YOUR TASKS:
1. Which specific organizations does the text on the fight against corruption name as having developed or drafted anti-corruption conventions or guidelines? List each one.
2. Could you continue the text on the fight against corruption, picking up after its last sentence?

GIVEN TEXT:
::::::::

The Fight Against Corruption
In recent times, politically relevant coalitions have been formed to fight against corruption. Corruption can basically be fought on two levels: firstly, on the international level through multilateral conventions, and secondly on the national level through legal foundations in the individual nations. On the international level, e.g. The United Nations (UNO), the World Bank, and Organizations for Economic Cooperation and Development (OECD) have developed international conventions or guidelines. On the level of continental regions, e.g. the EU, the Organization of American States (OAS) and regional development banks have drafted guidelines and ratified conventions.
The OAS declared the "Inter-American Convention Against Corruption" in March 1996. The first of its kind, it calls upon its member states to punish both national and international corruption and to agree on extradition. Furthemore, it contains recommendations for a range of preventative measures including reporting systems, internal checks for companies of the public authorities and the inclusion of the private sector in the fight against corruption. With the exception of Barbados, all nations of the Americas have ratified the convention and delivered corruption reports. The United Nations Convention against Corruption of the UN took effect in 2005. It obliges the contract parties to prosecution of various forms of corruption with respect to holders of office and to international cooperation. This contract places a major focus on the prevention of corruption. With the exception of Barbados, which has only signed the convention, all countries of the Americas have also ratified this convention.

::::::::

GIVEN INFORMATION:
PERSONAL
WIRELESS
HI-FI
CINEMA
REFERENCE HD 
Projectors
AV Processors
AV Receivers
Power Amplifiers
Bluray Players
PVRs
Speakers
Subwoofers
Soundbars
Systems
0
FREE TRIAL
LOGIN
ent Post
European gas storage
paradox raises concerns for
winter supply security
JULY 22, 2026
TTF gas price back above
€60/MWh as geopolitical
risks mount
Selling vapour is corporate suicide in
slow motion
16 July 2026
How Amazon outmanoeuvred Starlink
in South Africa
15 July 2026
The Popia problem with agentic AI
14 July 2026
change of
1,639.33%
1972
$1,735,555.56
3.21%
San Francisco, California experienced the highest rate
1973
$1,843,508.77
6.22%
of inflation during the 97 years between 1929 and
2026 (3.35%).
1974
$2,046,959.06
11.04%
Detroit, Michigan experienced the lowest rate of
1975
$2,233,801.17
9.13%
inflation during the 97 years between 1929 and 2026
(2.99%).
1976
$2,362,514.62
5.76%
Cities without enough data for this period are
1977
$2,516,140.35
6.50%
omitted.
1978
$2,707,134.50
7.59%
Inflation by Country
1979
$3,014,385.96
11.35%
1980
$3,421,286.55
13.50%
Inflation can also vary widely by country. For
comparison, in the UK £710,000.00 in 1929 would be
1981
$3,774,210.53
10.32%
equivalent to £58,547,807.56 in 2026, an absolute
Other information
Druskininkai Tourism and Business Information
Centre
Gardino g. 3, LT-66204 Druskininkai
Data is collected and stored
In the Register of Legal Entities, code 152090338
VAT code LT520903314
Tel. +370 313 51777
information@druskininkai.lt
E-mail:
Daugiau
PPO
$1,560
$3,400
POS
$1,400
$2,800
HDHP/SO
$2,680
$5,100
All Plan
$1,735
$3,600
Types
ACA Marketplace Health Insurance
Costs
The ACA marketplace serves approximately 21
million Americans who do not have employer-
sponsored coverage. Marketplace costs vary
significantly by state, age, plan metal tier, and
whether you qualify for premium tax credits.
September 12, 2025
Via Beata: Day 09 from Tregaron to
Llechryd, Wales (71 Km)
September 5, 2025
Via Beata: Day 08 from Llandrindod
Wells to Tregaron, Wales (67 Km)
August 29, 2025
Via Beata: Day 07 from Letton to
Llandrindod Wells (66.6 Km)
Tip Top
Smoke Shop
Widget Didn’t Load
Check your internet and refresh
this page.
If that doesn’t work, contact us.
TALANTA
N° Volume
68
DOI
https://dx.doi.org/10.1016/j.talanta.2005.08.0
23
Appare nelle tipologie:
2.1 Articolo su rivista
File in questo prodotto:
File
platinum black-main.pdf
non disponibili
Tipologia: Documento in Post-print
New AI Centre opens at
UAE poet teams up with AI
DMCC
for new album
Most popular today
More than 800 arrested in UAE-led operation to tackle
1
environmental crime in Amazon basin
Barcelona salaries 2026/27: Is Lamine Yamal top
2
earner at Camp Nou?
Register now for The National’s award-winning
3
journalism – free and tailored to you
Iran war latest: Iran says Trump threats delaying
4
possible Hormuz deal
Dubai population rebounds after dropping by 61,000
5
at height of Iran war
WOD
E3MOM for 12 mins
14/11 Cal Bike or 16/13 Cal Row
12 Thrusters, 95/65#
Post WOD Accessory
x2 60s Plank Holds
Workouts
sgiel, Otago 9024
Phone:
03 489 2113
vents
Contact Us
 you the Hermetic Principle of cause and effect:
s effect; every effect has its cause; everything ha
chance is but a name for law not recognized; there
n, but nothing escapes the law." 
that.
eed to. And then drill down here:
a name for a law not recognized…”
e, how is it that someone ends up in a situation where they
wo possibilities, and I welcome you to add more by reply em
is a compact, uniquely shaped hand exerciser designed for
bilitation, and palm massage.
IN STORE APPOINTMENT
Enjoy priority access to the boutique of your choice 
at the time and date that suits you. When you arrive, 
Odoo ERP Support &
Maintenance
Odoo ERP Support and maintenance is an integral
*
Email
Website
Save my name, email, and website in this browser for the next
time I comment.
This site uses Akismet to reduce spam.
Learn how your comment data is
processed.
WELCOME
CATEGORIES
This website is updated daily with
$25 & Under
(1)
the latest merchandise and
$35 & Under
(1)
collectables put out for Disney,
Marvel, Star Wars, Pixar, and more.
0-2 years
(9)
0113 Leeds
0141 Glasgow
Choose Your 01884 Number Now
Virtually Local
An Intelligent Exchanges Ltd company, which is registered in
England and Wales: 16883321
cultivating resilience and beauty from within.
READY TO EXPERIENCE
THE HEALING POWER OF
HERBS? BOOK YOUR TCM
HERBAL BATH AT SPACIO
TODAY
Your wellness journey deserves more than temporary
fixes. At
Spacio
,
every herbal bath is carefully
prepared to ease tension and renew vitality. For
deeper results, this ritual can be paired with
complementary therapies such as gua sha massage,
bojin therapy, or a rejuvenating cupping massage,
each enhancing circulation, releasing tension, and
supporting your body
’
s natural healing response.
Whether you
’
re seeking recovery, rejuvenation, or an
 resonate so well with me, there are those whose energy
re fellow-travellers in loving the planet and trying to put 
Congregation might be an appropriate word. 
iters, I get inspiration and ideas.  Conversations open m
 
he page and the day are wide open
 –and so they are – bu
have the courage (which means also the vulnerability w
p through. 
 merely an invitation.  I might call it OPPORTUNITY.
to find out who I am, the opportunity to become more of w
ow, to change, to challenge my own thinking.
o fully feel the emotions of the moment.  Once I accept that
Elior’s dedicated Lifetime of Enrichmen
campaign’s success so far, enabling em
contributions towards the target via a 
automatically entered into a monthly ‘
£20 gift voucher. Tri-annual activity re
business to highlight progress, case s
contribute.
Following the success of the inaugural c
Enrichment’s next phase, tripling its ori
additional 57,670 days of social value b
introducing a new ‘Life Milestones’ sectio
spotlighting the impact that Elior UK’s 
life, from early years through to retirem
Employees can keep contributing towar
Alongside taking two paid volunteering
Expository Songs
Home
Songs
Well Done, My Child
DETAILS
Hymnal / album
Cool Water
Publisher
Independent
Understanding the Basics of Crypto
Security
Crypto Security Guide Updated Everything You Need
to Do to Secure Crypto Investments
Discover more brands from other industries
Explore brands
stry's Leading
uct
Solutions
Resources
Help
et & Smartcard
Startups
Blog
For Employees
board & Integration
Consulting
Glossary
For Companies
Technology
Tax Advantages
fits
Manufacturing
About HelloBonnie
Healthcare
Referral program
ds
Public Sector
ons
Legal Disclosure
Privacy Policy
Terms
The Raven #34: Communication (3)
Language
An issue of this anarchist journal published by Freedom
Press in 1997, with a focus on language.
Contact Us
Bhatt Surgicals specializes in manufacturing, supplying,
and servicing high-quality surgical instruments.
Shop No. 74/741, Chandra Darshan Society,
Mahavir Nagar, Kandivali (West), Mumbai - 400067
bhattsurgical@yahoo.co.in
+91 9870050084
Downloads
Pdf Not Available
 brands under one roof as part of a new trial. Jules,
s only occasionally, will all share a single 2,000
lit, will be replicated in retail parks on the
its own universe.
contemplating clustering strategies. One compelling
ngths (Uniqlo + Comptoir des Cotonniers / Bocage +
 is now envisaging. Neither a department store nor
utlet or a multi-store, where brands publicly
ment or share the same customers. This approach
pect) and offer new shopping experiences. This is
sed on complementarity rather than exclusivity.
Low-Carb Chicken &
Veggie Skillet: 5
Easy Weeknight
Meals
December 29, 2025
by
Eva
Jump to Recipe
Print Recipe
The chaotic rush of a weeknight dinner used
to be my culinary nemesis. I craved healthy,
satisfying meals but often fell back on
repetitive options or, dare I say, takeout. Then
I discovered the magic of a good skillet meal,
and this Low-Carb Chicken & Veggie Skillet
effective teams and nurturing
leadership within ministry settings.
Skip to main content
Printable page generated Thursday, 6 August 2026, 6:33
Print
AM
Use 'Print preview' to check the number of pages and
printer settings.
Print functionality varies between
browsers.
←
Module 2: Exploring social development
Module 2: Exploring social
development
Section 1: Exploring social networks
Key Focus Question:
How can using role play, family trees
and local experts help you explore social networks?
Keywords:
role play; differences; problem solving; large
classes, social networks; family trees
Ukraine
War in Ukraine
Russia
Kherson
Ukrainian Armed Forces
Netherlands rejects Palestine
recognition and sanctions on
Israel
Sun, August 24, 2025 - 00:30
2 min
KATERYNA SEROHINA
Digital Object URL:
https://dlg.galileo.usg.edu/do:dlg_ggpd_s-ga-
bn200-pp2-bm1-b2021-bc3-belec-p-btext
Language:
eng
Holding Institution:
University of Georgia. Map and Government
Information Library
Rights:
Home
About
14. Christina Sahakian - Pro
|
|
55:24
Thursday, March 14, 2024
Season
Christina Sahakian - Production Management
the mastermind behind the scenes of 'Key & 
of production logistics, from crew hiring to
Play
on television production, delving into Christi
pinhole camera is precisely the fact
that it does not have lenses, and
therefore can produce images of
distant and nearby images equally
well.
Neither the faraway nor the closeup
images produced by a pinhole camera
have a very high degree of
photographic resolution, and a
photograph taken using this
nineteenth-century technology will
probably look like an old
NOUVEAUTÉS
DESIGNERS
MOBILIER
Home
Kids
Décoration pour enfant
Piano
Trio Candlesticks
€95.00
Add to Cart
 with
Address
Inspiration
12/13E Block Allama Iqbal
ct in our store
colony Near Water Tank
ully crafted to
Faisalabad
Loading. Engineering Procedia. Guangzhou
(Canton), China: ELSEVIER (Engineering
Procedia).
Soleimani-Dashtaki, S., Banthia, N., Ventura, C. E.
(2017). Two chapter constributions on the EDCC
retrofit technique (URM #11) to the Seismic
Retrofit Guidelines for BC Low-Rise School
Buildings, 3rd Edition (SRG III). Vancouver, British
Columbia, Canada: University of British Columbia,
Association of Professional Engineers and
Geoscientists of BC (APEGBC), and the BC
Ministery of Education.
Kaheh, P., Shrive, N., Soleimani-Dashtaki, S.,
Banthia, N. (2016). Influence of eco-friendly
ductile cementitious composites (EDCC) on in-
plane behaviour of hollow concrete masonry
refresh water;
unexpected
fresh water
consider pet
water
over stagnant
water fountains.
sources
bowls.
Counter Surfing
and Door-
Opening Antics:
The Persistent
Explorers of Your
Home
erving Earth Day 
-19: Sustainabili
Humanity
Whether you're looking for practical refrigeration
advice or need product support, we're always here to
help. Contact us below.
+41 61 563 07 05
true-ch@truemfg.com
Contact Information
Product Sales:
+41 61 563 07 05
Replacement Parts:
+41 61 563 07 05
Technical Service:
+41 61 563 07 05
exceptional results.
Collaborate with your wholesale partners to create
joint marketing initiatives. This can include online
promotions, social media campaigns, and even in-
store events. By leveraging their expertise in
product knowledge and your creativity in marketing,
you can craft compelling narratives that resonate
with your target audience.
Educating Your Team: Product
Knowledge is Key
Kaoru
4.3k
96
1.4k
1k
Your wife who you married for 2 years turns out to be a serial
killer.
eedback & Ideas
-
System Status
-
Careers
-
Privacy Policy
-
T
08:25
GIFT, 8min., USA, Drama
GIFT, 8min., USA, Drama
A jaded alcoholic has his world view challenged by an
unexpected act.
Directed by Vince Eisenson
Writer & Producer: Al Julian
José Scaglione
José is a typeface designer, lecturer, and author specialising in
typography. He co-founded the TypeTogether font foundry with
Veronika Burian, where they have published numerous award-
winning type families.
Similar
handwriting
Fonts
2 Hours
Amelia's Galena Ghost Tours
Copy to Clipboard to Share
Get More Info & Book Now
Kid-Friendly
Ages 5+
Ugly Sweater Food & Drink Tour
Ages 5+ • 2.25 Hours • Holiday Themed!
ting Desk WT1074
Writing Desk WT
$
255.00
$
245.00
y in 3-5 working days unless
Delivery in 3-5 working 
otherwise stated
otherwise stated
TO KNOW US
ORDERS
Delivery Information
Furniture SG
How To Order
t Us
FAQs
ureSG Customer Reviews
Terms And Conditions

::::::::

WRITTEN RESPONSES:
1.
- The United Nations (UNO)
- The World Bank
- The Organization for Economic Cooperation and Development (OECD)
- The EU
- The Organization of American States (OAS)

2.
Corruption, patronage and nepotism can be seen as important causes both of political instability and economic underdevelopment of the nations of the Americas. The development of the countries is influenced both by modernization and the preservation of patrimonialism. The unequal access to the means of production forms the basis for corrupt and patronage-based criminal activities. A lack of transparency, exclusion of the majority of the population, low participation in civil society and a failure to prosecute corruption are the effects of the political system and complete the cycle making corrupt dealings easier. The increasing professionalization of politics and the lacking transparency of financing leads to election campaigns becoming more and more expensive, and to politicians becoming increasingly dependent. Corruption therefore also has immanent effects on the political system. All varieties of corruption are represented in the Americas, although the systematic corruption is alarming in many nations. Canada, Chile and Uruguay have made the most progress in the fight against corruption.